* **ACTIONS TO TAKE**
1. Summarize the track-by-track feature on DYING FOR IT's album "Born To Deny" in two sentences.
2. Answer these questions using the track-by-track feature on DYING FOR IT's album "Born To Deny."
(a) Which label released the album?
(b) What does the Hebrew word "Simcha" mean?
(c) What kind of relationship is the song "When's It Gonna End?" about?
3. Carry on the track-by-track feature on DYING FOR IT's album "Born To Deny" from the point where it stops.

* **PAGE TEXT**
With a ubiquitous sense of melodic trajectory, highly energetic delivery, forceful sonic punches, as well as engaged lyrics focused on loneliness and self-doubt, DYING FOR IT‘s second album “Born To Deny” is not novel to hardcore, but it’s a solid, bold offering that is well worth a spot in our track-by-track series. We have teamed up with the Redding, CA based band to find out what issues lay the fierce foundation for their potent, powerful jams, and here’s what we’ve got.

“Born To Deny” by DYING FOR IT is out now via Safe Inside Records

DYING FOR IT cover

Simcha

The title of this song, “Simcha” is Hebrew for the word Joy. This song is about existing and finding joy, or whatever that means, on my own terms. It’s about cultivating my own sense of joy from the in between parts of life. I think a lot of people feel like there’s some sort of blueprint for happiness, like if we do this, or buy this, or look like this then we will find joy. It’s bullshit, and what I have found, or at least am trying to find, is that my simcha; my joy, comes from the in between place of all of the sadness, and the goodness.. its from both of those things that I search for joy.

Lyrics:

It’s like happiness, but not quite.

I’m not swayed by circumstance, one foot on each side of the fucking fence. What is love without despair? Where do I fucking go from here?

Still looking for the light, but I can’t seem to find. Still trying to do what’s right. I can’t give up this fight.

Even though I’m broken, this one thing I still have. Looking forward, looking back, I turn to what’s ahead. May my choices build the strength of who I’m meant to be. Even though it’s not happiness, it’s where I’m meant to be.

What the fuck is joy?

When’s It Gonna End?

This song is about being in an unhealthy friendship and knowing that it’s no good, but just waiting for the demise instead of just breaking free from it.

Lyrics:

When’s it gonna end? Will we ever stop the back and forth? Friends til the end, but I think it’s dead and good now.

* **DATA EXCERPTS**
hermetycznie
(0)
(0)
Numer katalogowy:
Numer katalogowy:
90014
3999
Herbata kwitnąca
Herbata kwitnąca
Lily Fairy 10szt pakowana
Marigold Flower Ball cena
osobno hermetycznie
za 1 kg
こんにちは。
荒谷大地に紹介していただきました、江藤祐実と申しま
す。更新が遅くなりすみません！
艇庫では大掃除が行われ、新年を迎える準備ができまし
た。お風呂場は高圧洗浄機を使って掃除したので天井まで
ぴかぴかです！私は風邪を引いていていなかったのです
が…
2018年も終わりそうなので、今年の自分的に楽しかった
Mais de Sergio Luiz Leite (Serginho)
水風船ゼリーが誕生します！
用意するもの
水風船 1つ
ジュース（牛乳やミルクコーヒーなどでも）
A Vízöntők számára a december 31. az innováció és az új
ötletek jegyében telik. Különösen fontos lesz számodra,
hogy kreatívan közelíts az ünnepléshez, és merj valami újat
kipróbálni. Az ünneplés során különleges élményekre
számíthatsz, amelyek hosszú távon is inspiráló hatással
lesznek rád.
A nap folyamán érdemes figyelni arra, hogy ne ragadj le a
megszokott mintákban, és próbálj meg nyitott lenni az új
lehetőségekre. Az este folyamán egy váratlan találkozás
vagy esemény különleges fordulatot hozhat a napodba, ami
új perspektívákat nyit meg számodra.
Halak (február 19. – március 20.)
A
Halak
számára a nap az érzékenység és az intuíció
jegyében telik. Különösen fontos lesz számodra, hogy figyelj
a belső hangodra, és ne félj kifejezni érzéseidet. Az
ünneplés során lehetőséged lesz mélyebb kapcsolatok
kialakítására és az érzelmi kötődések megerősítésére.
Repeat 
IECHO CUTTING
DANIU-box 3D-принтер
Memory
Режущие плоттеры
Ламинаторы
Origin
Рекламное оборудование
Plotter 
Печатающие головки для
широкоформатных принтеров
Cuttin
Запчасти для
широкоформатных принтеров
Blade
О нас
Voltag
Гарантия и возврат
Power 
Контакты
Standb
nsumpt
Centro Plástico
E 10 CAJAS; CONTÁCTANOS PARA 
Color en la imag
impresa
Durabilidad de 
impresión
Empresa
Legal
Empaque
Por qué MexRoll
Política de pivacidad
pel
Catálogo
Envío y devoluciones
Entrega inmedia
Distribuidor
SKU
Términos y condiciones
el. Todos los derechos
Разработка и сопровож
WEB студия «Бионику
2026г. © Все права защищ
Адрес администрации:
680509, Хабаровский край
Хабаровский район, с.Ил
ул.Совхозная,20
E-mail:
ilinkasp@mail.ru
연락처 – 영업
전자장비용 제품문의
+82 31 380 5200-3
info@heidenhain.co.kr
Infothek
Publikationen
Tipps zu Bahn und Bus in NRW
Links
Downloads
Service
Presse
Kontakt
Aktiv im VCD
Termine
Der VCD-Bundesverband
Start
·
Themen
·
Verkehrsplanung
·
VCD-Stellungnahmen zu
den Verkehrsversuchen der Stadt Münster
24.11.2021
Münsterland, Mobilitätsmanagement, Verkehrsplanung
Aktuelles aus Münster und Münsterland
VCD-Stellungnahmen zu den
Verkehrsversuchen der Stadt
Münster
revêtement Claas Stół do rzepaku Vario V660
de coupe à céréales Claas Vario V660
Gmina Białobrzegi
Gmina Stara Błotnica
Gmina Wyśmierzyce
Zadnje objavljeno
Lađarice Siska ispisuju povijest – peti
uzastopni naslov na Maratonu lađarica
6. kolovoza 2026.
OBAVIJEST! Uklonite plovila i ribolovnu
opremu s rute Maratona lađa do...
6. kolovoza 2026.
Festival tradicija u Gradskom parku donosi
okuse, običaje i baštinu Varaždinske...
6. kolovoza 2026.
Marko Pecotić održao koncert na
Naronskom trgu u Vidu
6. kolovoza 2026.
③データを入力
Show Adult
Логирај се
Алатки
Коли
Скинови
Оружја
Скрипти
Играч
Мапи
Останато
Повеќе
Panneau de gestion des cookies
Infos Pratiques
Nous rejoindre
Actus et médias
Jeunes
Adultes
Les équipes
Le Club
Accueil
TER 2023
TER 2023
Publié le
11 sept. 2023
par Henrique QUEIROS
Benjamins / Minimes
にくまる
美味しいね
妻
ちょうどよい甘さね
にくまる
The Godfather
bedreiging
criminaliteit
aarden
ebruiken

* **ANSWERS GIVEN**
1. The feature presents "Born To Deny," the second album by Redding, CA hardcore band DYING FOR IT, as a solid, bold record marked by melodic drive, energetic delivery and lyrics about loneliness and self-doubt. The band explains that "Simcha," Hebrew for joy, is about finding joy on one's own terms between sadness and goodness, while "When's It Gonna End?" is about staying in an unhealthy friendship and waiting for it to collapse.

2.
(a) Safe Inside Records.
(b) Joy.
(c) An unhealthy friendship that the singer knows is no good but waits to see end instead of breaking free from it.

3.
You’re to fucking good for me. I’m so messed up that all I want is more.

Pick my head up. “Stop being so typical.” When I’ve got my heart in this, it’s hard to see who you really are and that’s fucking fake. Yeah, down to your fucking core. You’re self-obsessed, self-centered, and now I see it more and more.

Someone please give me the vision to view the real you, to just fucking leave it and be through. I can’t keep beating myself up just for you. You’re not worth it, never have been. So please tell me: when’s it gonna end?

Truly Alone

In my experience as an introvert, I often times feel incredibly disconnected from people. Because of this, I end up just cutting myself off from creating friendships, because I just assume that no one will understand me. It’s sometimes been an incredibly lonely existence being this way.

Lyrics:

Disconnection. Fascination. Misdirection. Motivation.

Reality is a revolving door that’s spinning around me. Is it narcissism or disconnection that won’t let me be?

How do I find connection? I’m lonely in my skin, can’t wrap my head around it, either way I can’t win.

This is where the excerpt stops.